木村 普通であれば、東映本社が保有すると思いますよね。形式的には、アニメ制作を請け負う窓口は東映にあり、東映動画は本社を通して受注していたわけですから。ところが、子会社のほうが作品の版権を握っている。そこが東映動画のユニークなところです。

――90年代後半に製作委員会方式が一般化する以前には、スポンサーが制作資金を出し、テレビ局から発注を受けて制作会社がアニメを作る――けれども、その制作費だけではそもそも赤字で、代わりにアニメ制作会社が版権事業を行う窓口権を得て2次使用料でリクープする、という不思議なビジネスモデルが主流でした。その成立にも東映動画は関わっていますよね? 今も東映アニメは基本的にこの方法を選択しています。

木村 版権関係の契約書と東映動画内の組織図とを付き合わせていくと、版権の部署が充実していくのと並行して、窓口権をアニメの原作となるマンガの出版社などが持っていた体制から、東映動画側が持つ体制になっていったことがわかります。

 ただ、これは東映動画だけで作れる枠組みではない。虫プロダクションは当初、手塚治虫原作アニメの版権を自前で持っていました。一方、『鉄人28号』や『スーパージェッター』などのアニメを作り、CM制作会社でもあったTCJ(現・エイケン)の場合はTBSが権利を握っています。つまり、プロダクションやテレビ局ごとに方針が違っていました。

 東映動画の場合は東映が親会社であり、東映がNET(現・テレビ朝日)の大株主ということもあって、局ではなく東映動画が権利を保有しやすかったのかもしれません。

労働組合が起こした裁判の実態

――東映動画労働組合は、72年からの大量解雇に対して裁判を起こしたといった闘争的なイメージがありました。しかしこの本を読むと、経営陣と労組は“労使対立”のステレオタイプでは片付けられない関係であったことも非常に印象的でした。

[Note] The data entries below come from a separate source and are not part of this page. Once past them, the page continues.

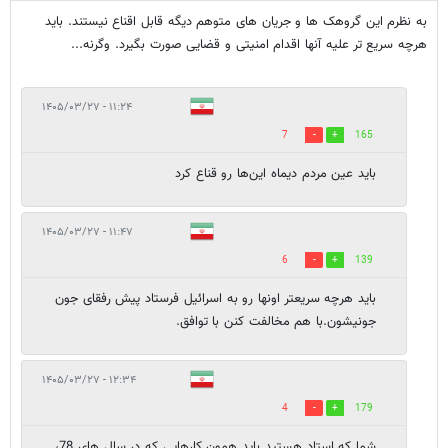
به نظرم این گروهک ها و جریان های متوهم دیگه قابل اقناع نیستند. باید
هرچه سریع تر علیه آنها اقدام امنیتی و قضایی صورت بگیرد. وگرنه...
۱۱:۲۴ - ۱۴۰۵/۰۳/۲۷
7
165
باید عین مردم دیماه این‌ها رو قناع کرد
۱۱:۴۷ - ۱۴۰۵/۰۳/۲۷
6
139
باید هرچه سریعتر اونها رو به اسرائیل فرستاد پیش رفقای جون
جونیشون.با هم مخالفت کنن با توافق.
۱۲:۳۴ - ۱۴۰۵/۰۳/۲۷
4
179
شما که استاد هستید باید همون کارهایی که در سال های 78،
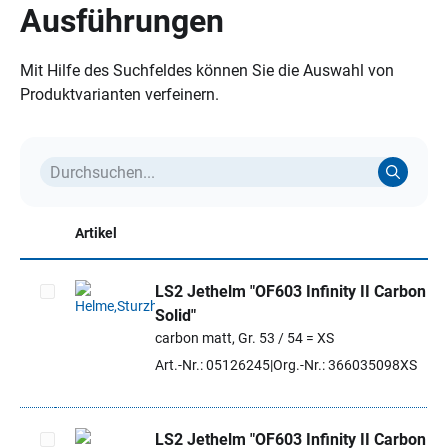
Ausführungen
Mit Hilfe des Suchfeldes können Sie die Auswahl von
Produktvarianten verfeinern.
Artikel
LS2 Jethelm "OF603 Infinity II Carbon
Solid"
Artikel auswählen
carbon matt, Gr. 53 / 54 = XS
Art.-Nr.: 05126245
Org.-Nr.: 366035098XS
LS2 Jethelm "OF603 Infinity II Carbon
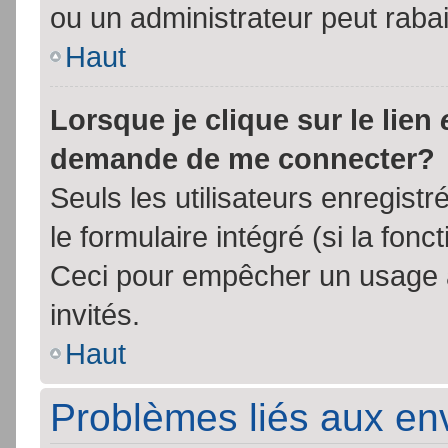
ou un administrateur peut rab
Haut
Lorsque je clique sur le lien
demande de me connecter?
Seuls les utilisateurs enregist
le formulaire intégré (si la fonc
Ceci pour empêcher un usage ab
invités.
Haut
Problèmes liés aux e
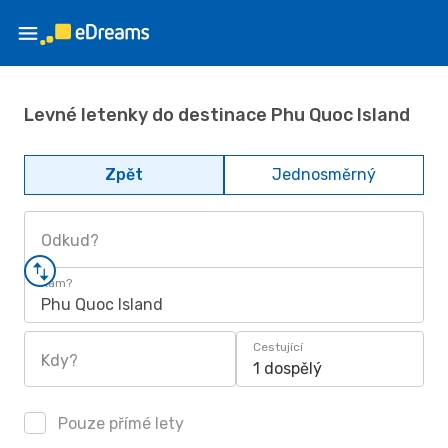
Levné letenky do destinace Phu Quoc Island
Zpět
Jednosměrný
Odkud?
Kam?
Phu Quoc Island
Cestující
Kdy?
1 dospělý
Pouze přímé lety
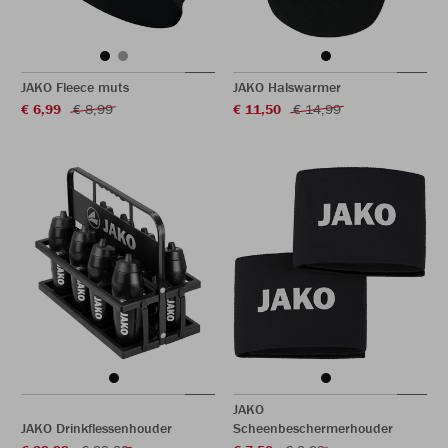
JAKO Fleece muts
JAKO Halswarmer
€ 6,99
€ 8,99
€ 11,50
€ 14,99
JAKO
JAKO Drinkflessenhouder
Scheenbeschermerhouder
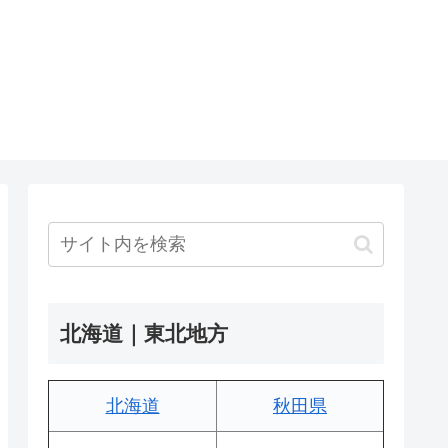
北海道｜東北地方
北海道
秋田県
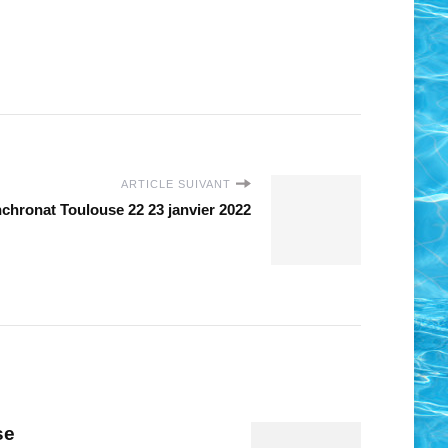
ARTICLE SUIVANT
chronat Toulouse 22 23 janvier 2022
se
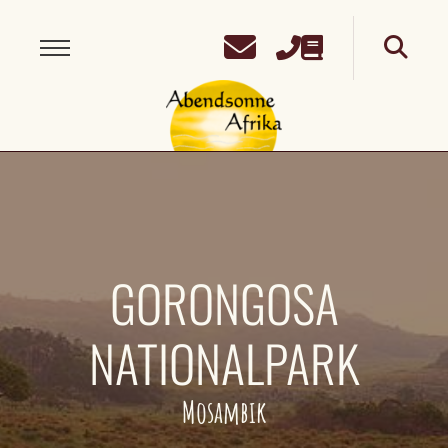
GORONGOSA
NATIONALPARK
Mosambik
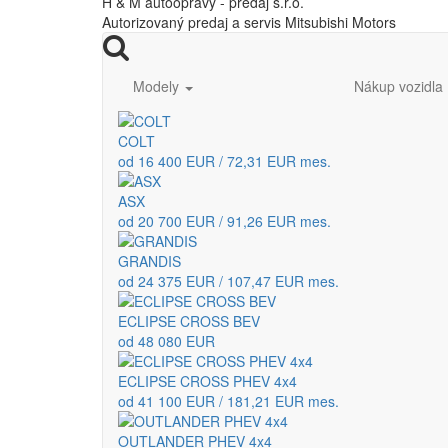
H & M autoopravy - predaj s.r.o.
Autorizovaný predaj a servis Mitsubishi Motors
Modely
Nákup vozidla
COLT
od 16 400 EUR / 72,31 EUR mes.
ASX
od 20 700 EUR / 91,26 EUR mes.
GRANDIS
od 24 375 EUR / 107,47 EUR mes.
ECLIPSE CROSS BEV
od 48 080 EUR
ECLIPSE CROSS PHEV 4x4
od 41 100 EUR / 181,21 EUR mes.
OUTLANDER PHEV 4x4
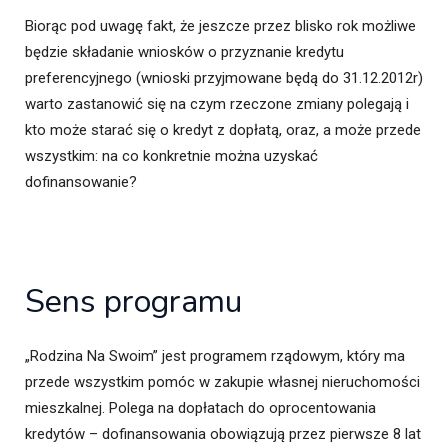
Biorąc pod uwagę fakt, że jeszcze przez blisko rok możliwe
będzie składanie wniosków o przyznanie kredytu
preferencyjnego (wnioski przyjmowane będą do 31.12.2012r)
warto zastanowić się na czym rzeczone zmiany polegają i
kto może starać się o kredyt z dopłatą, oraz, a może przede
wszystkim: na co konkretnie można uzyskać
dofinansowanie?
Sens programu
„Rodzina Na Swoim” jest programem rządowym, który ma
przede wszystkim pomóc w zakupie własnej nieruchomości
mieszkalnej. Polega na dopłatach do oprocentowania
kredytów – dofinansowania obowiązują przez pierwsze 8 lat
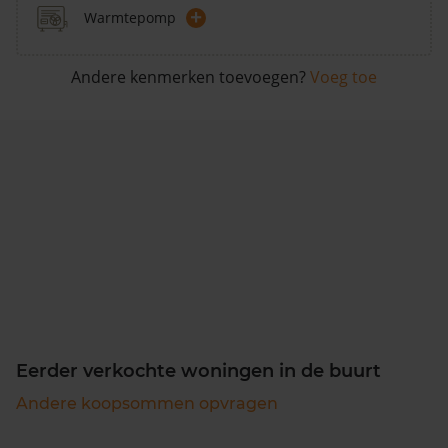
+
Warmtepomp
Andere kenmerken toevoegen?
Voeg toe
Eerder verkochte woningen in de buurt
Andere koopsommen opvragen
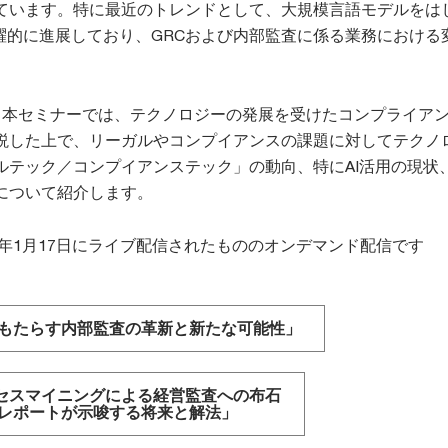
ています。特に最近のトレンドとして、大規模言語モデルをは
飛躍的に進展しており、GRCおよび内部監査に係る業務における
る本セミナーでは、テクノロジーの発展を受けたコンプライア
説した上で、リーガルやコンプイアンスの課題に対してテクノ
ルテック／コンプイアンステック」の動向、特にAI活用の現状
について紹介します。
4年1月17日にライブ配信されたもののオンデマンド配信です
Iがもたらす内部監査の革新と新たな可能性」
ロセスマイニングによる経営監査への布石
レポートが示唆する将来と解法」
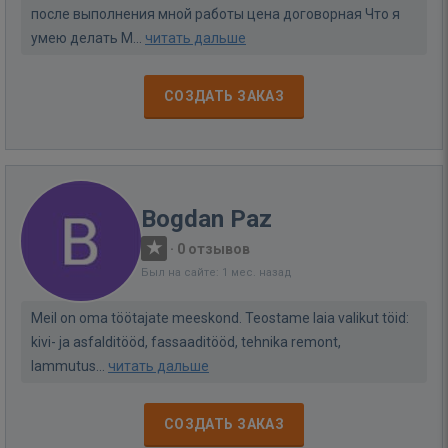
после выполнения мной работы цена договорная Что я
умею делать М...
читать дальше
СОЗДАТЬ ЗАКАЗ
Bogdan Paz
·
0 отзывов
Был на сайте: 1 мес. назад
Meil on oma töötajate meeskond. Teostame laia valikut töid:
kivi- ja asfalditööd, fassaaditööd, tehnika remont,
lammutus...
читать дальше
СОЗДАТЬ ЗАКАЗ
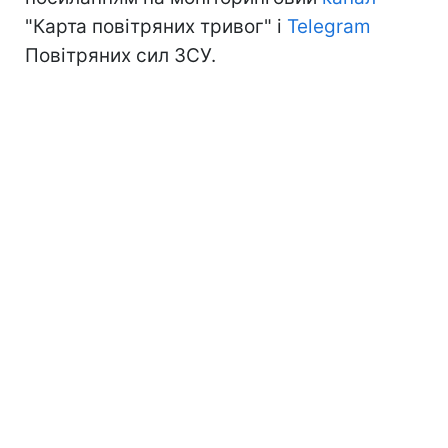
"Карта повітряних тривог" і
Telegram
Повітряних сил ЗСУ.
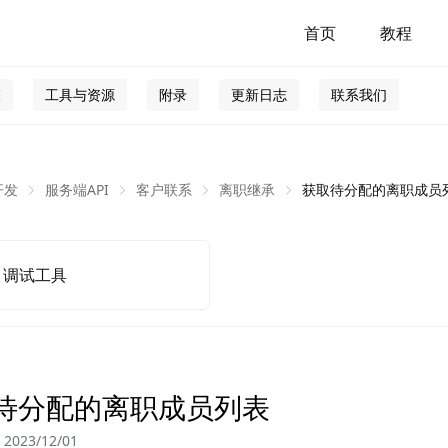
首页
教程
I
工具与资源
附录
更新日志
联系我们
开发
服务端API
客户联系
离职继承
获取待分配的离职成员
调试工具
待分配的离职成员列表
023/12/01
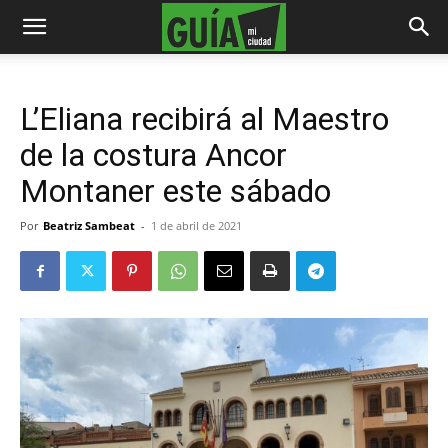
L’Eliana recibirá al Maestro
de la costura Ancor
Montaner este sábado
Por
Beatriz Sambeat
-
1 de abril de 2021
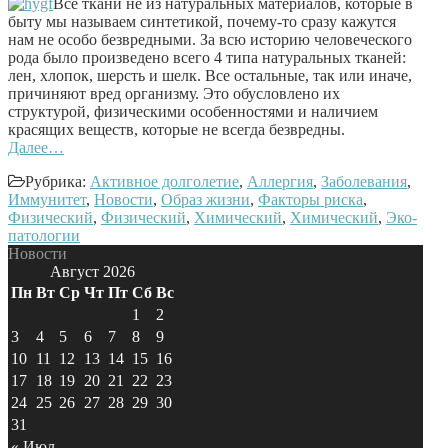
Все ткани не из натуральных материалов, которые в
быту мы называем синтетикой, почему-то сразу кажутся
нам не особо безвредными. За всю историю человеческого
рода было произведено всего 4 типа натуральных тканей:
лен, хлопок, шерсть и шелк. Все остальные, так или иначе,
причиняют вред организму. Это обусловлено их
структурой, физическими особенностями и наличием
красящих веществ, которые не всегда безвредны.
Далее…
Рубрика:
Активное долголетие
,
Аллергия
,
Заболевания
,
Иммунитет
,
Новости
,
Образ жизни
,
Факторы риска
,
Физический
,
Физический
,
Химический
,
Химический
,
Эко-
патологии
Новости
Август 2026
Пн
Вт
Ср
Чт
Пт
Сб
Вс
1
2
3
4
5
6
7
8
9
10
11
12
13
14
15
16
17
18
19
20
21
22
23
24
25
26
27
28
29
30
31
« Июл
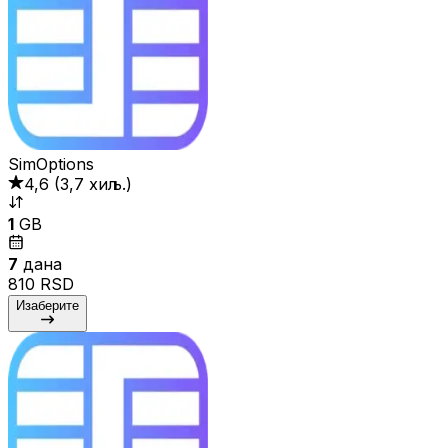
SimOptions
4,6
(
3,7 хиљ.
)
1
GB
7
дана
810 RSD
Изаберите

木村 まず、ステレオタイプな労働運動や労使紛争観が適切なのかという問題もあると思います。その上で東映動画について、なぜそうなったかといえば、解雇に対しての72年からの裁判において、会社側が決算や東映との関係についての資料を提出し陳述していく過程で、労組側も不可避的に会社の置かれた状況を把握し、組合が独自の経営分析を行い、戦略を立てるという慣習が定着したからだと思います。――ただ、当事者に訊くと、それは組合側の闘争力を弱める要因を伴っていたのではないか、と言う方もいます。会社の苦しさもわかってしまうと、責めあぐねる部分も出てきますから。

――それ以降は戦闘的ではなくなっている?

木村 会社側も労組側も緩やかになっている感じはします。とはいえ、御用組合化はせず、リアリティを持ちつつ労組固有の視点から労使交渉に臨んでいます。また、労働組合の組合員から会社の管理職になっていく人も、立場や方法が変わろうと「現場の構造を俯瞰的に把握しないと回らない」という視点は一貫しています。

 組合側も無闇には妥協せず、80年代に新人採用で入ってきたいわゆる研修生世代に手を差し伸べ、若い世代も組合を通じて労働者としての権利を守っていく。テレビシリーズの常時複数受注と版権ビジネスによって経営が安定化し、新人採用が再開できるようになった際に、会社側は組合に「当面の間オルグしない」と合意を取っていた。けれども結局、数年後に研修生が組合に入ったときには、大ごとにはしていません。もちろん、そこには「もう一度紛争をやったら会社がもたない」という判断があったのかもしれませんが。